** Work order 1 **
List the titles of all the measures numbered under the "Mitigation & Prevention" heading of the Exchange Server security text.
** Work order 2 **
Reproduce verbatim the part of the Exchange Server security text starting with "Disclaimer: This content" and going on through "analyzing any system.".

** Extract to read **
+--

4. Network Traffic Analysis:

   • Monitor outbound connections from Exchange servers that deviate from normal mail flow patterns. Suspicious destinations or protocols could indicate a compromised server being used for C2 communication.

5. PowerShell Logging:

   • Enable PowerShell script block logging and module logging. Attackers frequently use PowerShell for post-exploitation and lateral movement. Monitor for suspicious commands or script execution originating from the Exchange server.

Mitigation & Prevention

1. Patching is Non-Negotiable: The most critical defense is to apply the security updates released by Microsoft for Exchange Server. Ensure all servers are running the latest supported cumulative updates and security patches.
2. Web Application Firewall (WAF):
   • Deploy and tune WAFs to detect and block malicious requests targeting known Exchange vulnerabilities. Implement rules to specifically look for suspicious Content-Type headers and XML structures associated with OAB requests.
3. Restrict Network Access:
   • Implement strict firewall rules to limit inbound access to Exchange server ECP and OWA interfaces. Only allow access from trusted internal IP addresses or VPNs where absolutely necessary.
4. Principle of Least Privilege:
   • Ensure the IIS application pool identity for Exchange services runs with the minimum necessary privileges. Avoid running it as SYSTEM or a highly privileged domain account if possible.
5. Application Whitelisting:
   • Consider implementing application whitelisting solutions (e.g., AppLocker, Windows Defender Application Control) on Exchange servers to prevent the execution of unauthorized executables and scripts in sensitive directories.
6. Regular Security Audits:
   • Conduct regular vulnerability scans and penetration tests to identify potential weaknesses before they can be exploited.

References

• NVD Record: https://nvd.nist.gov/vuln/detail/CVE-2021-27065
• MITRE CVE Record: https://www.cve.org/CVERecord?id=CVE-2021-27065
• CISA Known Exploited Vulnerabilities (KEV) Catalog: https://www.cisa.gov/known-exploited-vulnerabilities-catalog
• Microsoft Security Guidance: https://portal.msrc.microsoft.com/en-US/security-guidance/advisory/CVE-2021-27065
• Packet Storm Security (Exploit Examples):
  • http://packetstormsecurity.com/files/161938/Microsoft-Exchange-ProxyLogon-Remote-Code-Execution.html
  • http://packetstormsecurity.com/files/162736/Microsoft-Exchange-ProxyLogon-Collector.html

Disclaimer: This content is intended for educational and authorized defensive security training purposes only. Unauthorized access or exploitation of any system is illegal and unethical. Always ensure you have explicit permission before testing or analyzing any system.

+--

(Source texts of formatted documents)

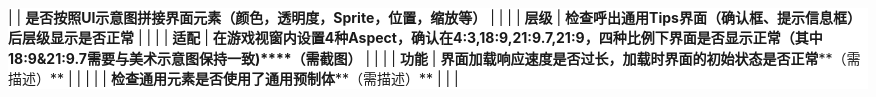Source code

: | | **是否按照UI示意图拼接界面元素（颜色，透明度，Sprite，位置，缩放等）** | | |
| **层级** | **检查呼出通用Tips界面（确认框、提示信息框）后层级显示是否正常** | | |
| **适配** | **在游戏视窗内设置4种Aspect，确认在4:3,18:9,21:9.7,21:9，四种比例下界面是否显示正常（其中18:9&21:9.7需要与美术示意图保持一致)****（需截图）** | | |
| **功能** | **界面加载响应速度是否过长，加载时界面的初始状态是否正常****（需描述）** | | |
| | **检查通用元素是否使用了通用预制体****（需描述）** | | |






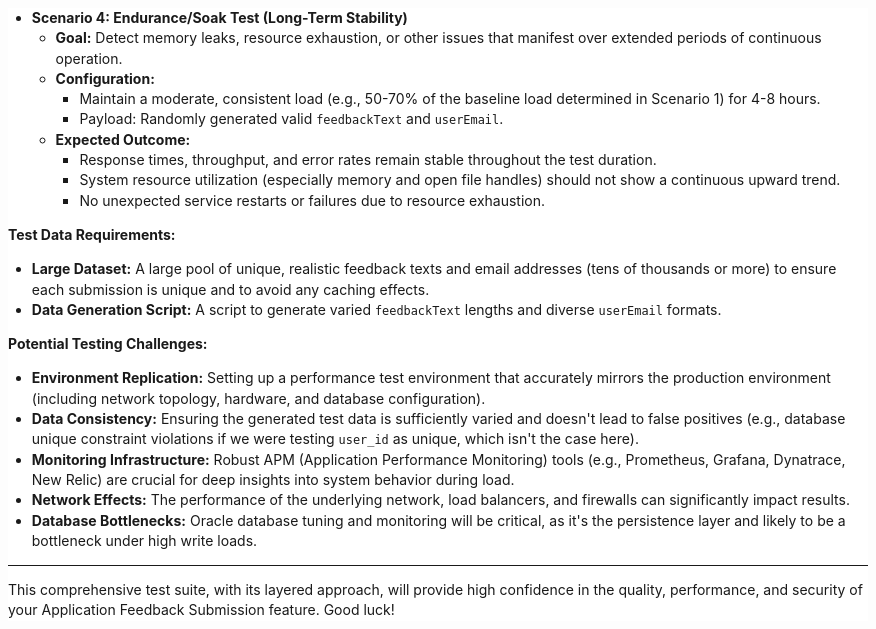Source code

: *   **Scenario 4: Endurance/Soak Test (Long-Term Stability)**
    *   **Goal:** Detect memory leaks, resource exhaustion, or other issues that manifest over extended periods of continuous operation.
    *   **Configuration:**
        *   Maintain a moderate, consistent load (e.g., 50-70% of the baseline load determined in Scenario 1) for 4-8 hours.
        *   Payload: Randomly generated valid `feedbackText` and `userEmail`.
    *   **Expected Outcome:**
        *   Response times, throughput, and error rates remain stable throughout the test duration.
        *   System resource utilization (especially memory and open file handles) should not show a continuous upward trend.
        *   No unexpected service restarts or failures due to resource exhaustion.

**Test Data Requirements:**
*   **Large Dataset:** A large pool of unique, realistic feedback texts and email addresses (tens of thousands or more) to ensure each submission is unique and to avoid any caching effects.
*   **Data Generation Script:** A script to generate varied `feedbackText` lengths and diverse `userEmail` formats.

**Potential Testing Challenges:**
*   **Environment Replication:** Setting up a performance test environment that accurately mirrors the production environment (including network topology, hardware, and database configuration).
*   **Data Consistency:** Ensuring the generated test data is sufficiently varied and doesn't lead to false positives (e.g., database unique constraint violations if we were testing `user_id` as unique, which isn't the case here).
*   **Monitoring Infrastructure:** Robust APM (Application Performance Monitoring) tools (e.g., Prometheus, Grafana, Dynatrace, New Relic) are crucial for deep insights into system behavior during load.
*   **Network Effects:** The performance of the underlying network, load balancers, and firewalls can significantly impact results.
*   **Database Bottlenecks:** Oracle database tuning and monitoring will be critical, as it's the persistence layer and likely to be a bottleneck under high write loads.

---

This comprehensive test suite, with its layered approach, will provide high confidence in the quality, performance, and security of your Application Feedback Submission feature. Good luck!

+--

** Answer 1 **
1. Patching is Non-Negotiable
2. Web Application Firewall (WAF)
3. Restrict Network Access
4. Principle of Least Privilege
5. Application Whitelisting
6. Regular Security Audits

** Answer 2 **
Disclaimer: This content is intended for educational and authorized defensive security training purposes only. Unauthorized access or exploitation of any system is illegal and unethical. Always ensure you have explicit permission before testing or analyzing any system.